Exodus International, a national Christian organization that works with homosexuals who want to leave the gay lifestyle, will no longer sponsor an annual event that encourages school students to "counter the promotion of homosexual behavior," CNN reports. The event, the group says, has become too divisive and confrontational.

Alan Chambers, president of Exodus International, explained the decision to CNN: "All the recent attention to bullying helped us realize that we need to equip kids to live out biblical tolerance and grace while treating their neighbors as they'd like to be treated, whether they agree with them or not." The group did sponsor the event this year -- held every April -- but will not in the future.

The "event" is called the Day of Truth and is a counter movement to the gay communities Day of Silence:

Called the Day of Truth, the annual April event has been pushed by influential conservative Christian groups as a way to counter to the annual Day of Silence, an event promoted by gay rights advocates to highlight threats against lesbian, gay, bisexual and transgender students.

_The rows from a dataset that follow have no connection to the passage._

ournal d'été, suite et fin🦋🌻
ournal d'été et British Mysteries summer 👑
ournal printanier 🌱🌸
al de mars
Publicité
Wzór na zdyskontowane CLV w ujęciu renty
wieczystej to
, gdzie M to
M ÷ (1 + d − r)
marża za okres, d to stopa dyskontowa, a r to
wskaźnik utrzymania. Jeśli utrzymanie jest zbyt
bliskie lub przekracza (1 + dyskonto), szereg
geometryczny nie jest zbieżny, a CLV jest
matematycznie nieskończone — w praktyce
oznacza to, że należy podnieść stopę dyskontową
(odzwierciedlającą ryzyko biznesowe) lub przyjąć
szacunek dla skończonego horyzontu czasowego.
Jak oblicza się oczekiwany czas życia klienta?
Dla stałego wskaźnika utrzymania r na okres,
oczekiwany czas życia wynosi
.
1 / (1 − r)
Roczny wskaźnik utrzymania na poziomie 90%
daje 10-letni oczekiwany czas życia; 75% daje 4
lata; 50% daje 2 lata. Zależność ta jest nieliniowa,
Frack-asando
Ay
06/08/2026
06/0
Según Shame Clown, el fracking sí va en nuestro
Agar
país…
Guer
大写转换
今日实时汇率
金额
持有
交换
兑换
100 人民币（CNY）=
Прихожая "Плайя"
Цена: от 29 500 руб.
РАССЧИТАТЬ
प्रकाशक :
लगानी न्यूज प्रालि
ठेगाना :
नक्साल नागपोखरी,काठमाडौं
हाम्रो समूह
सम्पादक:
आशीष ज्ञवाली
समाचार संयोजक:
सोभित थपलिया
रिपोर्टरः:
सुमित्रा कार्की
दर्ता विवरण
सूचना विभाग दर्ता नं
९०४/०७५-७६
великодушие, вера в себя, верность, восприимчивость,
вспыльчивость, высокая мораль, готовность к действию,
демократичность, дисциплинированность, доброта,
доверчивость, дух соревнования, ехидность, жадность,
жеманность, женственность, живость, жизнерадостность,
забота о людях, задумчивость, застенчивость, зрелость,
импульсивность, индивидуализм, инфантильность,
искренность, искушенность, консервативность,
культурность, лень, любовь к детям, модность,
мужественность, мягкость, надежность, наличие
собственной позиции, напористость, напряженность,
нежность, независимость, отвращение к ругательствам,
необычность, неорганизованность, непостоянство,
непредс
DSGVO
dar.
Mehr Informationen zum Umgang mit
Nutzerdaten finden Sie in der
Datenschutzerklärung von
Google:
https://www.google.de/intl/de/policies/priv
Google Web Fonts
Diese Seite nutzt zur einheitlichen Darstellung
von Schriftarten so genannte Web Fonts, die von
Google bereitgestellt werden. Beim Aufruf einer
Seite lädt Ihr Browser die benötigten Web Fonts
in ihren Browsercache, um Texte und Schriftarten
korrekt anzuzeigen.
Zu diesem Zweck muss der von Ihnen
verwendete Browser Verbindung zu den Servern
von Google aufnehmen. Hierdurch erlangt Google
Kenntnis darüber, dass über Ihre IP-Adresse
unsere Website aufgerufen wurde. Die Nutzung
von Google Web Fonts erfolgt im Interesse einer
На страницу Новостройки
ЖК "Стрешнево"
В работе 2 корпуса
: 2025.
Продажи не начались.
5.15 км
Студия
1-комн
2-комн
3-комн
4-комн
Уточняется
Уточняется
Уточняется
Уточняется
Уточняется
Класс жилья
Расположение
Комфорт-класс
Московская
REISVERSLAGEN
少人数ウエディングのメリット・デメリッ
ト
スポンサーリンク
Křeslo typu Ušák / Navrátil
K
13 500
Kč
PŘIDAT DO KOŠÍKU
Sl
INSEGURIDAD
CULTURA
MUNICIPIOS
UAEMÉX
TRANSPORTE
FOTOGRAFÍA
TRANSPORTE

The Day of Truth, held on the same day as the Day of Silence, "was established to counter the promotion of homosexual behavior and to express an opposing viewpoint from a Christian perspective," according to a manual for this year's event published by Exodus International.

On the Day of Silence, students take a "a vow of silence to bring attention to anti-LGBT name-calling, bullying and harassment in their schools," according to a web site run by the event's sponsor, the Gay, Lesbian and Straight Education Network (GLSEN).

The Day of Silence began in 1996. The Day of Truth started in 2005 and attracted the participation of 6,000 students nationwide this year, Chambers said.

GLSEN executive director Eliza Byard praised the decision: "I thank Exodus for making this very important step. ... The Day of Truth was an effort to push a very specific set of opinions about homosexuality into schools in a way that was inappropriate and divisive."

Chambers made clear, however, that Exodus International has not changed its core beliefs or positions, but rather has reevaluated how best to communicate its message.

"Even though we have reached a fair number of students," Chambers explained in a statement on the group's website, "We believe that due to the timing of the event, Day of Truth was always perceived in an adversarial manner, and became more about policy than people.  That is in conflict with the mission we have chosen to embrace as an organization."